Well, conveniently enough, the passage is broken down into three segments, all of which have something very important to say to us.  The first segment is found in 13:24-27.  One thing we learn from this segment is that the second coming of Jesus will be accompanied by strange occurences in nature, but what does that mean?  I’m sure many of us have seen strange weather before, but Jesus hasn’t come back, so there has to be something else that this segment is pointing to.  I think what this part of the passage is pointing to is Jesus’ authority over all things.  All of creation is awaiting his return, not just Christians.  All of creation is radically affected by the second coming.  In Isaiah 65, the prophet tells us that the Lord will make a new heavens and a new earth, and that the people will rejoice because it is a time of peace and intense joy.  2 Peter 3 refers to this time as one in which righteousness shall reign.  Creation as it was supposed to be, will be once again.
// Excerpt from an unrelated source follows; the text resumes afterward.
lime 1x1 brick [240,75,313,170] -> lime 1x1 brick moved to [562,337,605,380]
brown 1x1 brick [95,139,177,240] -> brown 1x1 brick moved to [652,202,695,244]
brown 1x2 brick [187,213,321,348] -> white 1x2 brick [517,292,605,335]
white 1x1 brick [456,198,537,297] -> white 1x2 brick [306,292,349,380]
The second segment is found in 13:28-31.  Jesus tells the disciples to learn a lesson from the fig tree.  When its branches sprout leaves, you know that summer is near.  In the same way, if we are paying attention, we will also be ready for the second coming of Christ.  I can’t say specifically what it is that we need to be watching for, but I am confident that if we continue to carve out that time in our daily routines to listen, we will understand, in God’s time, what those signs are, and we will be prepared for the Jesus’ return.  

I don’t know how much I need to emphasize this point, but the simple truth is that we don’t know exactly when Jesus will return.  We can interpret the signs that are given many different ways, but ultimately, it comes down to the fact that God doesn’t tell us to figure out when it is going to happen.  What He does say is that we need to be prepared for it when it does happen.  And that is the other major point that we can pull out of this part of the text. 

Jesus closes this segment with the assurance that the earth will pass away, but his words will not.  Jesus’ words will stand the test of time while all else around it does not.  It is not a question of if Jesus will return; it is a matter of when it will happen.  This passage doesn’t incite speculation insofar as the actuality of these events is concerned, just how and when they will come about.  Jesus’ return is certain, and that is the most important thing to remember.  And what’s the next most important thing to remember?  It’s in the last segment, 13:32-37.

In these few verses, we are told, in this order, that the hour is unknown, to be on guard, to keep awake, that the time is unknown, to stay awake, that we don’t know when this will happen, and, again, to stay awake.  Do you sense the urgency in this part of the passage?  The uncertainty of the timing and the call to stay awake dominate these few verses.  Now, I have a feeling that if Jesus tells us to keep/stay awake three times in the span of five verses, then maybe we should take those words to heart.  Maybe he is trying to get across a significant point, and that point is that we constantly need to live in a state of preparation for his coming. 

We can’t go through life just accepting things as they are and living half aware of what is going on around us.  I have lived like that, I have a feeling that so many of you have as well.  It’s the type of life in which you wake up every morning and just go through the routine.  Nothing is special, nothing stands out – we cannot live like that.

Jesus doesn’t call us to enter into a relationship with him so that we can simply live life as we always have.  Jesus’ call to us is so that we can live a new life; a redeemed life; a life of abundance.  And when I say “abundance” I don’t mean that accepting Christ will automatically make you wealthy and you will never have to worry about anything ever again.  A life of abundance is a life that is lived to the fullest.  It is a life in which we expect Jesus’ return and live in such a way that shares the gospel with all around us.

We are people of Advent.  We are people who need live each day knowing that Jesus just might come back before the day is done, and knowing this, we prepare ourselves for his coming.  We celebrate Advent because Jesus has come.  We celebrate Advent because Jesus is here.  We celebrate Advent because Jesus will come again.